Dataset section start
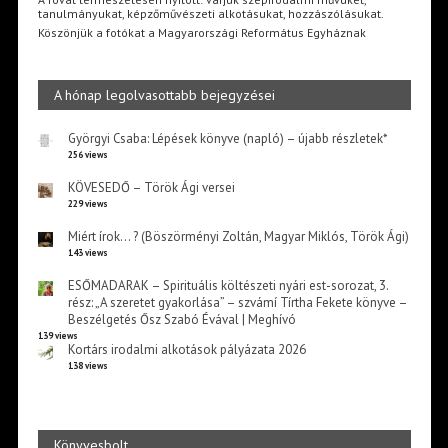
tanulmányukat, képzőművészeti alkotásukat, hozzászólásukat.
Köszönjük a fotókat a Magyarországi Református Egyháznak
A hónap legolvasottabb bejegyzései
Györgyi Csaba: Lépések könyve (napló) – újabb részletek*
256 views
KÖVESEDŐ – Török Ági versei
229 views
Miért írok… ? (Böszörményi Zoltán, Magyar Miklós, Török Ági)
143 views
ESŐMADARAK – Spirituális költészeti nyári est-sorozat, 3.
rész: „A szeretet gyakorlása” – szvámí Tírtha Fekete könyve –
Beszélgetés Ősz Szabó Évával | Meghívó
139 views
Kortárs irodalmi alkotások pályázata 2026
138 views
Könyvesbolt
Dataset section end
→ Work to complete: Search the material for the string "views" and return each line that has it.

→ Completed task:
256 views
229 views
143 views
139 views
138 views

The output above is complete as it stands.